As chamadas favelas inurbanizáveis — que agrediam o coração da cidade, e cuja topografia e condições geológicas não possibilitariam a implantação de redes de esgoto sanitário, fornecimento de água e tampouco a ampliação de ruelas permitindo a passagem de ambulâncias, viaturas do Corpo de Bombeiros e polícia, estas, sim, seriam removidas integralmente.
Como a estatal de Negrão para esta finalidade só foi criada nos dois últimos anos de seu governo, apenas a então favela de Brás de Pina, com quase dez mil habitantes, foi totalmente urbanizada. E a favela Morro União — metade no plano e metade no morro — com cerca de sete mil habitantes, foi parcialmente urbanizada. O êxito começou pela aceitação dos moradores. O traçado de suas ruas foi escolhido democraticamente. O segundo fator que contribuiu para o êxito foi o financiamento do material de construção concedido pelo Estado, com recursos do BNH. Aí sim, tivemos uma política social — acesso às fontes de financiamento a juros reduzidos para a classe social que não podia enfrentar as tabelas price da vida. A inadimplência não ultrapassava 2% e as casas construídas pelos próprios favelados eram mais amplas que as do BNH.
O que seria feito, à época, nas favelas da Rocinha e do Dona Marta? Seriam removidas, aos poucos, para a região de Santa Cruz, nas vizinhanças do Distrito Industrial, então em construção. A proximidade com as fábricas garantiria empregos. Mesmo assim, a título de incentivo, os ex-favelados teriam isenção do pagamento de taxas municipais e estaduais durante uma década e transporte subsidiado até o limite da Zona Sul, para quem preferisse seu emprego. Tudo isso, no entanto, seria feito na base do convencimento, do diálogo. Naquela época, diga-se, os morros não eram depósitos de drogas, tampouco as quadrilhas os haviam ocupado. Havia clima para diálogo.
Hoje, há ainda condições para a recriação desse clima. Desde que o governo não chegue lá impondo sua fórmula — como no caso favela-bairro. Nesta última tentativa de intervenção habitacional, o governo sempre chegou com o bolo pronto.
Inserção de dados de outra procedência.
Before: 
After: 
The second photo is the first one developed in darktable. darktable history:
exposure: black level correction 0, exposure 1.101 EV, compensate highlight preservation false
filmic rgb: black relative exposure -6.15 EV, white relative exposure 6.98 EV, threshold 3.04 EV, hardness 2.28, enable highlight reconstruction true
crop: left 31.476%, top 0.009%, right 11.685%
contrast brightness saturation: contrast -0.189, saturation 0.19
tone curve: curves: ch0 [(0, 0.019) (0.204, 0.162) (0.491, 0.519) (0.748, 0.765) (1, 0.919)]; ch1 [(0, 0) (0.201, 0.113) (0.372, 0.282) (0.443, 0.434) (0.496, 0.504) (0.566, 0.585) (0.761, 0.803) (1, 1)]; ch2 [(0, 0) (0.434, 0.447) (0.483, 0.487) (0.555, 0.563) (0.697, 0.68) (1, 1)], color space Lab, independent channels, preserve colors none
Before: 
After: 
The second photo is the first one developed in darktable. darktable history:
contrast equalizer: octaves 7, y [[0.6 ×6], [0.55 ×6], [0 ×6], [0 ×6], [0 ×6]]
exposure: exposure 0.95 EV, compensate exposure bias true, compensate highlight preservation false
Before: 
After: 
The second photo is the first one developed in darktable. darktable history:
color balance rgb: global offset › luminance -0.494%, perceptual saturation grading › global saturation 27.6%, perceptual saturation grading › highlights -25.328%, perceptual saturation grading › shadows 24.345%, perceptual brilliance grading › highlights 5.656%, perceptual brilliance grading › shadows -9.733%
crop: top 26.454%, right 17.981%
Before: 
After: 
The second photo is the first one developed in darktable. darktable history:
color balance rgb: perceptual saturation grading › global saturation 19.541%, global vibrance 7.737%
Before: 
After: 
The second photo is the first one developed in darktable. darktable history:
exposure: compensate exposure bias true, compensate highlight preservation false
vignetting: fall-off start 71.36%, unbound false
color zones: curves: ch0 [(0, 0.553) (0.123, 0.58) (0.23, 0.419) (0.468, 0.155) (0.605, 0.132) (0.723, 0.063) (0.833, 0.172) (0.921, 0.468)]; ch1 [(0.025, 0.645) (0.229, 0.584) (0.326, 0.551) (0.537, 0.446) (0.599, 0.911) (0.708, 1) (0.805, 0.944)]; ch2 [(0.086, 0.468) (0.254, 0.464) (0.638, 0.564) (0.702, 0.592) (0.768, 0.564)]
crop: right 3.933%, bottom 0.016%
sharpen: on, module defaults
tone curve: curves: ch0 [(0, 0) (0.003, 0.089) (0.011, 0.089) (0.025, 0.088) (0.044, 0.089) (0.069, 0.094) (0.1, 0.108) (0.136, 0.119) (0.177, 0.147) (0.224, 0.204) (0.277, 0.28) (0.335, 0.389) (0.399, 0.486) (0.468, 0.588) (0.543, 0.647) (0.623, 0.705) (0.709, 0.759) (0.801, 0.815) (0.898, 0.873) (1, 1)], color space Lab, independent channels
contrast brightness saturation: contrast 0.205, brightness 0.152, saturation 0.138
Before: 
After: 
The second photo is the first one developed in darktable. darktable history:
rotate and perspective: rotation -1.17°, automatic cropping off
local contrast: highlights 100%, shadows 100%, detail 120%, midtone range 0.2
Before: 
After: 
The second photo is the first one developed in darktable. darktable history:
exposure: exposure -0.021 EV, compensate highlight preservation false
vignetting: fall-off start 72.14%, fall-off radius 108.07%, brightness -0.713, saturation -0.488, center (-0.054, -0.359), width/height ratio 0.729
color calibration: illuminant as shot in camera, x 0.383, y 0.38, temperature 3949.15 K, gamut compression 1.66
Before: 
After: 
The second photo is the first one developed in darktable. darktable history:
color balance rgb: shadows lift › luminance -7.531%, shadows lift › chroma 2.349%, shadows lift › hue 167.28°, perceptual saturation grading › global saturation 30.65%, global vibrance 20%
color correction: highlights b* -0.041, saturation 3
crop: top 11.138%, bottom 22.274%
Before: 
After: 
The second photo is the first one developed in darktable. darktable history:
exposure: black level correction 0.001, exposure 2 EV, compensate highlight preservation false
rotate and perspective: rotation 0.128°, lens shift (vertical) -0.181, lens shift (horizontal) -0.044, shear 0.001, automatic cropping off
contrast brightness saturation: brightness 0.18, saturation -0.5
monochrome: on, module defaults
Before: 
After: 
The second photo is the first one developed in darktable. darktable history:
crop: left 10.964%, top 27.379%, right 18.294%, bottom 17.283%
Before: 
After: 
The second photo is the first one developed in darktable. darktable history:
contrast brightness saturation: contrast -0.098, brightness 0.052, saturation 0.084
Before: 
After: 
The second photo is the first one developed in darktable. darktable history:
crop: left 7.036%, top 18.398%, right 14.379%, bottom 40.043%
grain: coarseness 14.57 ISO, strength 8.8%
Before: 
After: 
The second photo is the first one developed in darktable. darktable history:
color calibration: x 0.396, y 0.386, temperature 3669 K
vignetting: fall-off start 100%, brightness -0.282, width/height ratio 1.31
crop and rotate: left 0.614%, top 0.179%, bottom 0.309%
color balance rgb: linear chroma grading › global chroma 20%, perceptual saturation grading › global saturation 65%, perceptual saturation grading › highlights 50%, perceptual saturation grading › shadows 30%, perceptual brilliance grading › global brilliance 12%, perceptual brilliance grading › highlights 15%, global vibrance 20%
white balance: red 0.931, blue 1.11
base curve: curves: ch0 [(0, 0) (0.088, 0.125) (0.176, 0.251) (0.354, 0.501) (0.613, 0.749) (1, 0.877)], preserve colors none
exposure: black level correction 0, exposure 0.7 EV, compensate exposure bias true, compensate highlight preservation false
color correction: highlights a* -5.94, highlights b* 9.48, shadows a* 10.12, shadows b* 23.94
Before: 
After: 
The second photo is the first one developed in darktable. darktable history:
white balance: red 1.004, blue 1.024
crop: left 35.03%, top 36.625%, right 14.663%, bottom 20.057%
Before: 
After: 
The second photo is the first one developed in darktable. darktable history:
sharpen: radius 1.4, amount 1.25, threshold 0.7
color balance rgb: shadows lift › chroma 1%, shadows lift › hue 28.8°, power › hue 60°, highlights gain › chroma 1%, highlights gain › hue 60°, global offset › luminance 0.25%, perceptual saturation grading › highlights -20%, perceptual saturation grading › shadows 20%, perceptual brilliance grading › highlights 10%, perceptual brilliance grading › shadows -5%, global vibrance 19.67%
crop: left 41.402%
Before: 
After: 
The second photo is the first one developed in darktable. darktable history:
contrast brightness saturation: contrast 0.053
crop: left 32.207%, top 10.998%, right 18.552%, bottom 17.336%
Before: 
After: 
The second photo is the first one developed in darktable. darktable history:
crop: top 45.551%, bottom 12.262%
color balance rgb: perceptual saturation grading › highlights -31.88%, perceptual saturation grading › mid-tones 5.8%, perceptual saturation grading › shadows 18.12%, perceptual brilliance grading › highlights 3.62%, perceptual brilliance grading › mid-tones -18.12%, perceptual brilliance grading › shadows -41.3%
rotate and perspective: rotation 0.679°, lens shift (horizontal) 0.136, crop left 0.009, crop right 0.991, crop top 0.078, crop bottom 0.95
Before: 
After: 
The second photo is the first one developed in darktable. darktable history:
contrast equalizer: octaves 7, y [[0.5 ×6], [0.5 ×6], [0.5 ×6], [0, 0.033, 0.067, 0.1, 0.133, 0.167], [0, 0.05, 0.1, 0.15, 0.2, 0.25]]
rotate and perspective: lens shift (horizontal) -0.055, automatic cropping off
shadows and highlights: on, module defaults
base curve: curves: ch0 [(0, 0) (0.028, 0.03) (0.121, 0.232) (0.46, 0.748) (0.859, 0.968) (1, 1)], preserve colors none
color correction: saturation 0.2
Quem quisesse comer, comesse. Não é assim. Bandido é uma coisa, favelado é outra. É gente boa. Favelado pode e deve opinar, como faz nas urnas. Dialogar é possível. O que o prefeito lamentavelmente está mostrando aos contribuintes é ter tomado irreversível partido pelos não-contribuintes, embora tanto um como outro compareçam às urnas com seus votos. Cesar fez sua escolha. Façamos a nossa: pagar IPTU, só na Justiça.
SILVIO FERRAZ é jornalista e foi diretor-executivo da Codesco, empresa estatal que urbanizou favelas do Rio no governo Negrão de Lima.